ASSIGNMENT =
For each line in the data below that holds "lines", return a copy.

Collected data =

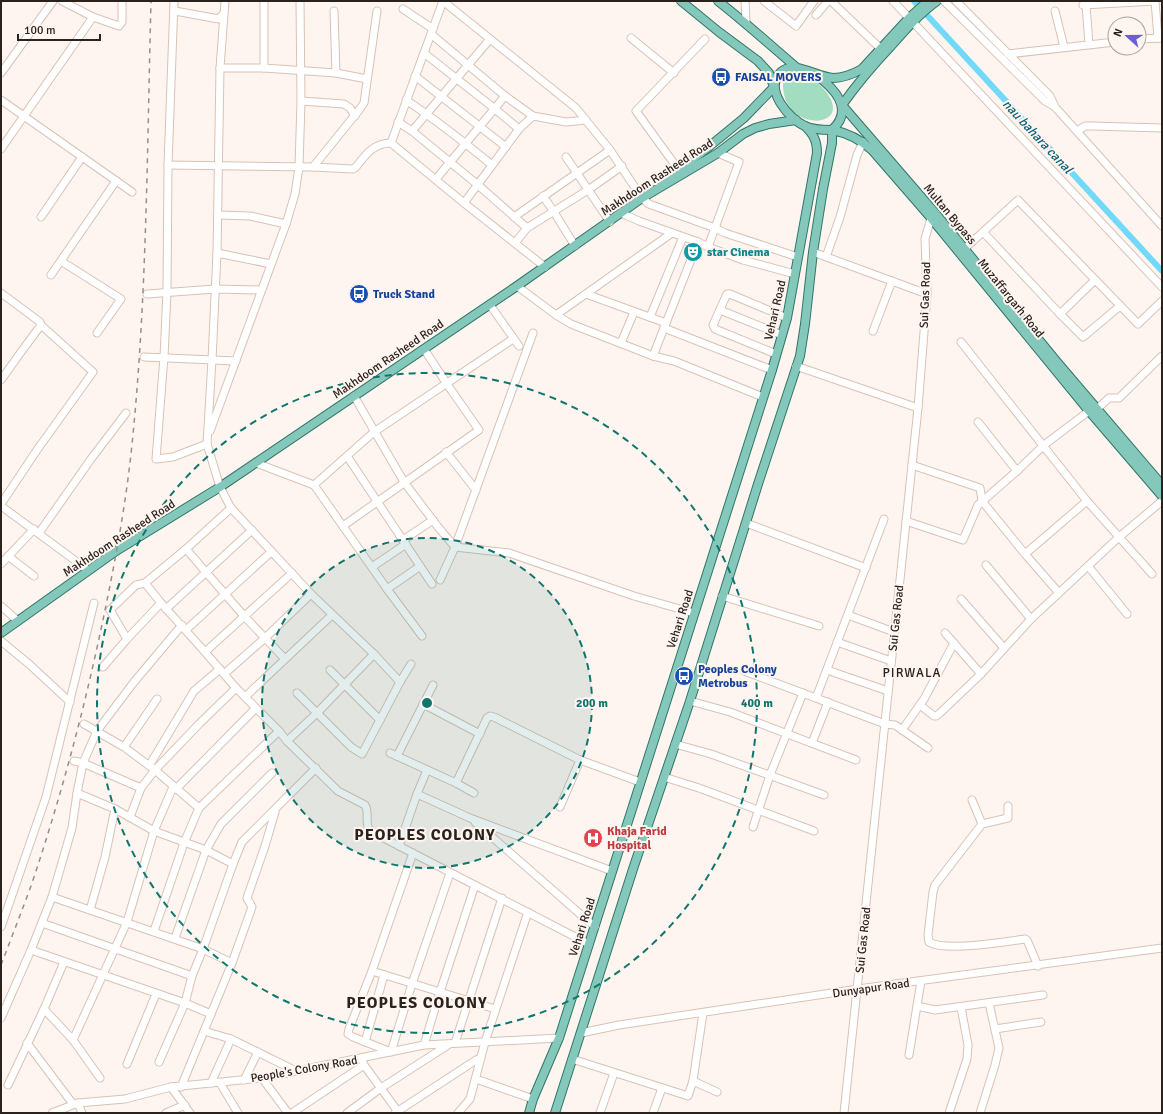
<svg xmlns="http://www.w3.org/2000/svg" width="1163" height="1114" font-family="Signika,sans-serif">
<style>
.green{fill:#a2dcc1}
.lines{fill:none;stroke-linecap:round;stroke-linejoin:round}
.canal{stroke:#73d9f9;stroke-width:6}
.minor-casing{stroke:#d9c2b4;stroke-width:9}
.major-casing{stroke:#307666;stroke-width:10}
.minor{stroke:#fff;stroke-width:7}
.major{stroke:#84c8bb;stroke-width:8}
.rail{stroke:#978e89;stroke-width:1.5;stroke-dasharray:5 5;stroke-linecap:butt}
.ring{fill:none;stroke:#0f766e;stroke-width:2;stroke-dasharray:7 5}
.labels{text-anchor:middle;stroke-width:4;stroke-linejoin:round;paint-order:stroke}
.transit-label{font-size:12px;font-weight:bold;fill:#164399;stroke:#fff5f0;text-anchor:start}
.street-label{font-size:12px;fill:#2b221d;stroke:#fff5f0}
.culture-label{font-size:12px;font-weight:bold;fill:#0d838f;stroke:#fff5f0;text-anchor:start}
.health-label{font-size:12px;font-weight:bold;fill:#be3a42;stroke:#fff5f0;text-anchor:start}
.water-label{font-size:13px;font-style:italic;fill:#0b6177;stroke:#fff5f0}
.neighbourhood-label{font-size:13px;letter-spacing:1px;fill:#2b221d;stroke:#fff5f0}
.district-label{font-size:16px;font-weight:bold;letter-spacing:1px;fill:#2b221d;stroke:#fff5f0}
.centre{fill:#0f766e;stroke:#fff5f0;stroke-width:2}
.ring-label{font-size:12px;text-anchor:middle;font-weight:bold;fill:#0f766e;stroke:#fff5f0;stroke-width:4;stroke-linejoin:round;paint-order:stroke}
</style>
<rect width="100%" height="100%" fill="#fff5f0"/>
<!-- green -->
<path class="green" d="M 794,74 C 805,73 814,78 821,86 C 863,129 782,136 783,84 L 790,75 Z"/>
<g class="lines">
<!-- canal -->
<polyline class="canal" points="914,1 1162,271"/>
<!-- minor casing -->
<g class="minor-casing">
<g id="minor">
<polyline points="62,1 93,17 119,26 122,22 122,1"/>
<polyline points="174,1 168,165 167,292 164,357 156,459 173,457 207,444"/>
<polyline points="225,1 220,68 217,253 212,360 207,444 220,487 231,508 311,594 374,654 400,682"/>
<polyline points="443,1 576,108 610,150 642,198 649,204 715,228 725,233 798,257"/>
<polyline points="745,1 746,22"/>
<polyline points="764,1 796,26 814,1"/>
<polyline points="831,1 881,49"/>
<polyline points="893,1 1162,287"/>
<polyline points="944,1 1045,101 1055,107"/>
<polyline points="956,1 1050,96 1055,107 1162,226"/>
<polyline points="1155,1 1158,38"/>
<polyline points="1083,5 1155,1"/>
<polyline points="1086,5 1089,44"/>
<polyline points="403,9 433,29"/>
<polyline points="175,11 219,19 224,13"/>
<polyline points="334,11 336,73"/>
<polyline points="1055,11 1064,47"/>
<polyline points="816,15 828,1"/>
<polyline points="431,34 505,96 533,116 566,122 586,120"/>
<polyline points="631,38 674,73"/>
<polyline points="1139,39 1162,38"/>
<polyline points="424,53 495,109 519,129"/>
<polyline points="1008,54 1115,42"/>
<polyline points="220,68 264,68 336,73 367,79"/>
<polyline points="264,68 264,1"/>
<polyline points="1,73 53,1"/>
<polyline points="415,76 506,147"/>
<polyline points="1,100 132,192"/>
<path d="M 406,100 C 436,120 464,142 492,165"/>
<polyline points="301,101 344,104 350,108 355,116"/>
<polyline points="398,122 412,131 478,185 527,228"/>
<polyline points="412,131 490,39"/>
<polyline points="1077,131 1085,126 1092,126 1162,128"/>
<polyline points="391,143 443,1"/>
<polyline points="1,149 93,17"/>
<polyline points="566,157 610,222"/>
<polyline points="168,165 313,167 359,110 364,103 377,11"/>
<path d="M 313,167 L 353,169 L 356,167 C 366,154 374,143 391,143 L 464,203 L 545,267"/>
<polyline points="678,169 636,111 705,39"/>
<polyline points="436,179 505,96"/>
<polyline points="543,196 554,212 575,246"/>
<polyline points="464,203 519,129 533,116"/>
<polyline points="621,213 639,221 698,242 708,247 743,260 795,274"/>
<polyline points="218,215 250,216 286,224"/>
<polyline points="41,217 82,157"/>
<polyline points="514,217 610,150"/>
<polyline points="983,232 1060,314"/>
<polyline points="515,243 527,228 588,190 622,166"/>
<polyline points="708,247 739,162 718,153"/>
<polyline points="813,252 927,294"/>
<polyline points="961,252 1018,200 1138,324 1162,301"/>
<polyline points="217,253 271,264"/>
<polyline points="826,257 840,217 857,155 863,142"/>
<polyline points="61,261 121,299 97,333"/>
<polyline points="51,275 116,181"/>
<polyline points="1095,280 1060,314 1083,337 1120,306"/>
<polyline points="517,286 556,315 571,324 653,356 674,361 763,397"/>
<polyline points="1,293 40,322 41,325 21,352 1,380"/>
<polyline points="147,294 215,289 261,290"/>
<polyline points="586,294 666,323"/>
<polyline points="490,305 519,346"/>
<polyline points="720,310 782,335"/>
<polyline points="556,315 672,233"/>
<polyline points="650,317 683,237"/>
<polyline points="664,328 772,370"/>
<polyline points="873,331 892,281"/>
<polyline points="961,342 1087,501 1152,574"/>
<polyline points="621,343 634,312"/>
<polyline points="776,354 715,329 713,325 726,296 727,294 730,294 787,318"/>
<polyline points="653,356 698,242"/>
<polyline points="144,357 236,361"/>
<polyline points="796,366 918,408"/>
<polyline points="354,396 404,482 438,527 455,547 509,553 634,596 694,613"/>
<polyline points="1097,409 1109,398 1119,398 1162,356"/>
<polyline points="978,422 1017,471"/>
<polyline points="210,431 286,224 295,194 299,167 301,101 300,1"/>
<polyline points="446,452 476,490"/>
<polyline points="347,456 432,584"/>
<polyline points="256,463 314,485"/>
<polyline points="912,465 980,488 982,501 1025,554 1059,593"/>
<polyline points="1,504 37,450 93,372 41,325"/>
<polyline points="1,506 88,570"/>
<polyline points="906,521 963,540 978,505 1017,471 1044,445 1089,411"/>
<polyline points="746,523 866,568"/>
<polyline points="343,526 479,430 447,384 424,349"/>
<polyline points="39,533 91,459 126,413"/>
<polyline points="403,540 433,520"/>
<polyline points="186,549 244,616 285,659"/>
<polyline points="1025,554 1087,501"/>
<polyline points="8,556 34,576"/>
<polyline points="1,564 34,529"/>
<polyline points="986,565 1031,619"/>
<polyline points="1088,566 1127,614"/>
<polyline points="372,567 406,544"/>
<polyline points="440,580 455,547 533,333"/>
<path d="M 145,583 L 161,603 L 205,652 L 236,688 L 279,731 L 287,741 L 338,791 L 365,805 C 370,813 364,823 370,831 C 443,869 516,906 589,944"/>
<polyline points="387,589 419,567"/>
<polyline points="722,596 819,626"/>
<polyline points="961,599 1004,648"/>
<polyline points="1,606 18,621"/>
<polyline points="166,609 252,530"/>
<polyline points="848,615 894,632"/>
<polyline points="186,630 271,552"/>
<polyline points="945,633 981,674"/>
<polyline points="422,636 387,589 314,485 374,432 513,339"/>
<polyline points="127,639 110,610 136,585 145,583 186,549 231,508"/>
<polyline points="1,641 29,664 70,702"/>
<polyline points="837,642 891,661"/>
<polyline points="205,652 292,573"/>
<polyline points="103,667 127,639 161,603"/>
<polyline points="330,670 380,720"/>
<polyline points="827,670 888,691"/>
<polyline points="744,671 885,724 895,725 928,748"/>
<polyline points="224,674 265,638 311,594"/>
<polyline points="297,693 351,747 362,754 400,682 411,664"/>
<polyline points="245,697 332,615"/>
<polyline points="816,698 884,519"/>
<polyline points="690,701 730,712 856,760"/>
<polyline points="423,704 480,734"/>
<polyline points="920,705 934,716 936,716 939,714 981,674 1031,619 1118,538 1162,501"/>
<polyline points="84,724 124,747 155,770 199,808"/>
<polyline points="902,730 924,699 954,643"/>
<polyline points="287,741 317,713 374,654"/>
<polyline points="812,743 828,702"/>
<polyline points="675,744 711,754 824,795"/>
<polyline points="124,747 157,699"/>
<polyline points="390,753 456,783 474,793"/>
<polyline points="397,756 433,685"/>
<polyline points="74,761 83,763 141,788"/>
<polyline points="149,766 194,691 220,669"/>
<polyline points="664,777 699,788 814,831"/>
<polyline points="456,783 487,718 490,716 494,717 580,760 640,782"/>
<polyline points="176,789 256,708"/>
<polyline points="77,793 115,809 154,831 206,850 233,864"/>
<polyline points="417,794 427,770"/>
<polyline points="972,800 982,824"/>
<path d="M 1008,806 L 1008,818 L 982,824 L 935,885 L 933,892 L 928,935 L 929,942 C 944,952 1005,942 1025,939 L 1027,940 L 1038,966"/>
<polyline points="560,807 580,760"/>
<polyline points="130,817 141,788 155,770 199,724 236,688"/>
<polyline points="475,822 595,927"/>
<polyline points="753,827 770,775 803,693"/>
<polyline points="399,846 417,794 470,818 612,871"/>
<polyline points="413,853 372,971 349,1029 348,1034 353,1037 391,1052 412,984 450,873"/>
<polyline points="52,897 203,949 232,963"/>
<polyline points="90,910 105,857 115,809"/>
<polyline points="42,923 192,976"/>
<polyline points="1,927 46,797 94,603"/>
<polyline points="154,931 184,843 199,808 279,731"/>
<polyline points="175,938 206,850 221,824 272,773"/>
<polyline points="31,950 185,1003 211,1014"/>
<polyline points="372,971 495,1009"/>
<polyline points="917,1006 935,1010 1043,995"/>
<polyline points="44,1009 73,1040 100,1078"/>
<polyline points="1,1018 31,950 52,897 72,828 77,793 83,763 97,731 134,682 182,625"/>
<polyline points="995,1029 1041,1022"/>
<polyline points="204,1031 231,1039 296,1071"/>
<polyline points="581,1033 619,1025 858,989 1162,948"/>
<polyline points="73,1040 127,922 154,831 173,787"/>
<polyline points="365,1042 384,975"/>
<polyline points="27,1043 73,1104"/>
<polyline points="455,1043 502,898"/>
<polyline points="424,1045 440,992 475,885"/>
<polyline points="909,1055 921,981"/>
<polyline points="572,1059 688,1096 693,1081 703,1013"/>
<polyline points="159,1062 185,1003 192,976 203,949 233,864 242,842 316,768"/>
<polyline points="127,1064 156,994"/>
<polyline points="364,1065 399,1113"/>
<polyline points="262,1078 288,1113"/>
<polyline points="476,1079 533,1099"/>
<polyline points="244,1080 258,1052"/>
<polyline points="693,1081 717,1092"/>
<polyline points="211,1083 231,1039"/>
<polyline points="220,1083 238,1113"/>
<polyline points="8,1085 44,1009 64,962"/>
<polyline points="171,1087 190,1113"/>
<polyline points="181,1087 232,963 252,907 247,898 265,846 275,812"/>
<polyline points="78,1103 82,1113"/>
<polyline points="52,1113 78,1103 125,1099 171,1087 262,1078 424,1045 559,1038"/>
<polyline points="166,1113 185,1105"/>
<polyline points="292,1113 364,1065 362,1059"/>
<polyline points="347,1113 381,1088 448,1045"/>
<polyline points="395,1113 476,1060 481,1058"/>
<polyline points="458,1113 470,1099 485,1042 528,912"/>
<polyline points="600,1113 614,1073"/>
<polyline points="653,1113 662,1088"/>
<polyline points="844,1113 918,408 927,294 925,239 931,218"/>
<polyline points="949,1113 967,1059 968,1045 961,1007"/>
<polyline points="980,1113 995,1065 999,1048 989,1003"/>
</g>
</g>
<!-- major casing -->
<g class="major-casing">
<g id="major">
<path d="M 718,1 C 745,22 770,45 796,67"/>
<path d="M 937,1 C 919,14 905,30 891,46 C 873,65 857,84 842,105 L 936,214 L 1057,362 L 1162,485"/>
<path d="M 815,74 C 834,88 855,109 832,130 C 823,130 813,130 805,126 C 789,119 763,89 781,72 C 794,60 817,77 833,78 C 844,78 853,74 862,69 L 909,18 L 928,1"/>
<polyline points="660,184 711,145 744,118 774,87 769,73 758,61 719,32 681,1"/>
<polyline points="1,633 116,551 220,487 517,286 642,198 718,153 743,134 755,128 769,124 796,120"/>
<path d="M 529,1113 L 533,1099 L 559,1038 L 772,370 L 787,318 L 817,153 C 817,141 814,135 805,126"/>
<path d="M 555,1113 L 634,866 L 690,701 L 758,484 L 800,356 L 805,324 L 813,252 L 823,189 L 832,143 L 832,130 C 848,133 860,139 872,150 L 931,218 L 1089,411 L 1162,496"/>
</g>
</g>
<!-- minor -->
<use href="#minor" class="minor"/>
<!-- major -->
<use href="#major" class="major"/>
<!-- rail -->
<path class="rail" d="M 1,965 C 11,939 21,913 31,886 C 61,797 85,707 104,615 C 115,562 125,508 131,454 C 147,304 147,152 151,1"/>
</g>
<!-- distance rings -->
<circle cx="427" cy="703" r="165" fill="#0f766e" fill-opacity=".12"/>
<g class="ring">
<circle cx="427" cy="703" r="165"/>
<circle cx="427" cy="703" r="330"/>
</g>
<!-- icons -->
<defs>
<g id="bus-disc" transform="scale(1)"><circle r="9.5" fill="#1a4fb4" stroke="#fff5f0"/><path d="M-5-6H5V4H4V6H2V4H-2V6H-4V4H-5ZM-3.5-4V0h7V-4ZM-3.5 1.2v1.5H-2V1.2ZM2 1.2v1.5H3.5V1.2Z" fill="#fff"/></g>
<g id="theatre-disc" transform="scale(1)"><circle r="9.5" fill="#0f9aa8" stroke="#fff5f0"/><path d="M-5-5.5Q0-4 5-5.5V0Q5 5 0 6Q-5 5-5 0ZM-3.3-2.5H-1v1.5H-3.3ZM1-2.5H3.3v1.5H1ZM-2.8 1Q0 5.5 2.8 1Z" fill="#fff"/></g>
<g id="hospital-disc" transform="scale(1)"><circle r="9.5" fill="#e0444e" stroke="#fff5f0"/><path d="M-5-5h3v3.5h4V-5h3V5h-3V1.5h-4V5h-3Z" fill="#fff"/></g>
</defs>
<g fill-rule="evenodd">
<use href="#bus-disc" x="721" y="77"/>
<use href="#theatre-disc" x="693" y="252"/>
<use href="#bus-disc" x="359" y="294"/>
<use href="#bus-disc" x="684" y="676"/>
<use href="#hospital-disc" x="593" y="838"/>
</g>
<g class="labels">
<!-- transit labels -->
<g class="transit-label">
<text x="735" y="81">FAISAL MOVERS</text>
<text x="373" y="298">Truck Stand</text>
<text x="698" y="673">Peoples Colony<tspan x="698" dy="14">Metrobus</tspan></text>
</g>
<!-- street labels -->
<g class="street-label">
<text transform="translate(657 177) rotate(-33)" y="4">Makhdoom Rasheed Road</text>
<text transform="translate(950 214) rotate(50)" y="4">Multan Bypass</text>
<text transform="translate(925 295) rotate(-88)" y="4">Sui Gas Road</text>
<text transform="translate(1011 298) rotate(51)" y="4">Muzaffargarh Road</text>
<text transform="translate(775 310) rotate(-77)" y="4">Vehari Road</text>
<text transform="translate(388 359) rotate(-34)" y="4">Makhdoom Rasheed Road</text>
<text transform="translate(119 538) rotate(-33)" y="4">Makhdoom Rasheed Road</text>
<text transform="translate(896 618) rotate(-84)" y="4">Sui Gas Road</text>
<text transform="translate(680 619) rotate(-72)" y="4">Vehari Road</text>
<text transform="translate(582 927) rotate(-72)" y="4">Vehari Road</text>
<text transform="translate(863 940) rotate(-84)" y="4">Sui Gas Road</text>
<text transform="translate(871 988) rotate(-8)" y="4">Dunyapur Road</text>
<text transform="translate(304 1069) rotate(-10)" y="4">People's Colony Road</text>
</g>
<!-- culture labels -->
<g class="culture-label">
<text x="707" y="256">star Cinema</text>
</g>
<!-- health labels -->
<g class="health-label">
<text x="607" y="835">Khaja Farid<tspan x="607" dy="14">Hospital</tspan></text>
</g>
<!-- water labels -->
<g class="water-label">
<text transform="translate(1038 136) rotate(47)" y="5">nau bahara canal</text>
</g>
<!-- neighbourhood labels -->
<g class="neighbourhood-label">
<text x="912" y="677">PIRWALA</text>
</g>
<!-- district labels -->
<g class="district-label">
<text x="425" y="840">PEOPLES COLONY</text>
<text x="417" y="1008">PEOPLES COLONY</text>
</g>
</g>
<circle cx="427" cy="703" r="6" class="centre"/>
<g class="ring-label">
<text x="592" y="707">200 m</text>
<text x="757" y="707">400 m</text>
</g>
<!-- border -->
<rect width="1163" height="1114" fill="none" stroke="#2b221d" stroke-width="4"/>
<!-- north arrow -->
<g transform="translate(1127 36) rotate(291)"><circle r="19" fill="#fff5f0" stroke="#aaa19c"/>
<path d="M0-3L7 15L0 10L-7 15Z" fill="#6e5cd6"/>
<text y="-6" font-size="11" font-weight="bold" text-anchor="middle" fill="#2b221d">N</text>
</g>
<!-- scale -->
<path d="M18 34v6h82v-6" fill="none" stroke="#2b221d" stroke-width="2"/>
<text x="24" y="34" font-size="12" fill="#2b221d" stroke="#fff5f0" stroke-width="3" paint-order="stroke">100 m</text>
</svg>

ANSWER TO THE EXERCISE =
.lines{fill:none;stroke-linecap:round;stroke-linejoin:round}
<g class="lines">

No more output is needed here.